State officials in their ongoing efforts to ensure that the air at a Valencia preschool next door to a dry cleaners remains safe, are expected to begin sampling the air differently in the next couple of months.
Last month, officials with the Department of Toxic Substances Control approved a new plan to carry out indoor air sampling that would “validate indoor air conditions” at the St Stephens Episcopal Church and its daycare center.
The air at St. Stephens Episcopal Church and at the adjacent St. Stephen’s Preschool on Orchard Village Road near Lyons Avenue is safe to breathe.
The plan approved by the DTSC on Nov. 7 merely calls for a new way of sampling the air as a way of monitoring air quality..
“The objectives of this work plan,” according to a DTSC spokesman. “Was to describe methodologies to be used for the collection of data for the evaluation of the vapor intrusion pathway.”
Russ Edmonston, spokesman for the Department of Toxic Substances Control, told The Signal Thursday that the new method of monitoring the air has not happened yet.
“There is a consultant working on gaining access to the church and the daycare center,” he said.
“This will be an ongoing evaluation of the soil vapor extraction system that’s been going on for a few years now,” he said.
Edmonston described the newly-approved work plan as “using Summa canisters – vacuum cylinders which can be designed to collect a sample that simulates an eight-hour period of exposure.
“It is calibrated to draw at 12.5 milliliters per minute,” he said.
Ventura-based Atmospheric Analysis & Consulting, Inc., makes Summa cannisters and regularly sends them out with a “number” of engineering clients who then use them to monitor air quality in the Santa Clarita Valley, Company President Dr. Sucha Parmar told The Signal Friday.
“The inside of the cannisters are highly polished to better stabilize the air samples,” he said.
Concerns about air quality have prevailed for several years since the church and preschool are near a dry cleaning business which has been operating there for 50 years.
Palace Cleaners has been cleaning clothes with strong chemicals at the Old Orchard Shopping Center since 1967.
The Old Orchard Shopping Center sits on a 9.93-acre parcel of land.
St. Stephens Episcopal Church and at the adjacent St. Stephen’s Preschool are on the property next to Palace Cleaners.
Until several years ago, the dry-cleaning facility used chlorinated solvents, particularly tetrachloroethene as a fabric cleaning solvent.
The Work Plan approved by state officials last month proposes to conduct indoor air sampling to validate indoor air conditions at the St Stephens Episcopal Church and Day-Care Center.
A spokeswoman for both the church and the preschool told The Signal Friday that church officials keep parishioners and the parents of daycare children constantly informed about the ongoing efforts to ensure air near the church and preschool stays safe.

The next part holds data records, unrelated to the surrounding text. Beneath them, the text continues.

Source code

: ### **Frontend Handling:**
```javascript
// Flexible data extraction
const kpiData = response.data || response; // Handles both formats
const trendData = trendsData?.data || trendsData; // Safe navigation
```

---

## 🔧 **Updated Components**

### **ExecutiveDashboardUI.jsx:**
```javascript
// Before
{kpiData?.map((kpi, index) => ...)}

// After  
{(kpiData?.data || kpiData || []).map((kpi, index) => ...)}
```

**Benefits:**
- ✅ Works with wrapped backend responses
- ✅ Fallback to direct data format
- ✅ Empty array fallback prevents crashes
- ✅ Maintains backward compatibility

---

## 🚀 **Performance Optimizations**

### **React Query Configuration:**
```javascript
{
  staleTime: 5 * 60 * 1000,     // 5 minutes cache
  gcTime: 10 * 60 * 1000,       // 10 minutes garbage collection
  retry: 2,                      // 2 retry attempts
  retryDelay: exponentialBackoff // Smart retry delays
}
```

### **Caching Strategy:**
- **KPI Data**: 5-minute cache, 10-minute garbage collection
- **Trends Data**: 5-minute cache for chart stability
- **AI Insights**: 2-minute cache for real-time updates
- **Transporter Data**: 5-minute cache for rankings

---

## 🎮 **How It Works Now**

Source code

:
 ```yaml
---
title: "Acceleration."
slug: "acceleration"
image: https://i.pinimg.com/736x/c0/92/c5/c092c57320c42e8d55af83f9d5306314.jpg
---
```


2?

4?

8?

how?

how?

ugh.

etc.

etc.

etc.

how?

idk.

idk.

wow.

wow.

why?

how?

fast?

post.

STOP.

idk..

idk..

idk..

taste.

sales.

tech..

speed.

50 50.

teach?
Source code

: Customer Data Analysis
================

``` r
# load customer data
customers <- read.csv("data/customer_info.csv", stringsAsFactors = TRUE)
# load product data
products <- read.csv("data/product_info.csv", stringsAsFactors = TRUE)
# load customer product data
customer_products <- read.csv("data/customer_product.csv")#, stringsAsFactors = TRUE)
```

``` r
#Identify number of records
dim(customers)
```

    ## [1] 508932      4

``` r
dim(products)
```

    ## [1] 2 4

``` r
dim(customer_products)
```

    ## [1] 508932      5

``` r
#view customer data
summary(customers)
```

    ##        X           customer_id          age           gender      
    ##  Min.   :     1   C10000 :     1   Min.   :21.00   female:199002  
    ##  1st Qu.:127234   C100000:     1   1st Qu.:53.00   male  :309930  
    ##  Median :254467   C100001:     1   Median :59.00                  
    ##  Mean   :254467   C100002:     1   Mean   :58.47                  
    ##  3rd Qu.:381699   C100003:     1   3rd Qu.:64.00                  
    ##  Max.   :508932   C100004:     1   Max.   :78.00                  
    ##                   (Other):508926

Five years ago, state toxic control officials assured a group of parents and church parishioners that the chemicals released by a nearby dry cleaning business do not create any health dangers.
“There is no risk to either going to church or bringing your children to school,” Department of Toxic Substances Control Unit Chief Javier Hinojosa told a group of 60 St. Stephen’s Episcopal Church’s preschool parents in 2012.
Hinojosa still serves as supervisor, overseeing the ongoing air monitoring and last month’s new air-sampling methodology.
In 2012, church leaders and families recently grew concerned by two chlorinated solvents, perchloroethylene and trichloroethylene, that were being released into the soil near the preschool and church buildings.
The two chemicals were traced to Palace Dry cleaners.
Studies done at the time found that the two chemicals were found at the property line of the church, prompting the Department of Toxic Substances Control to test the preschool and church. Medical studies on animals found that long-term exposure to high levels of perchloroethylene causes liver tumors in mice and kidney tumors in rats, according to the report.
The state department spent recent weeks testing the indoor air quality of preschool classrooms and church buildings as a way to trace the levels of the evaporated chemicals in the air.
While results showed an elevated level of perchloroethylene, officials said there is no threat for the preschool children who are ages 1-6.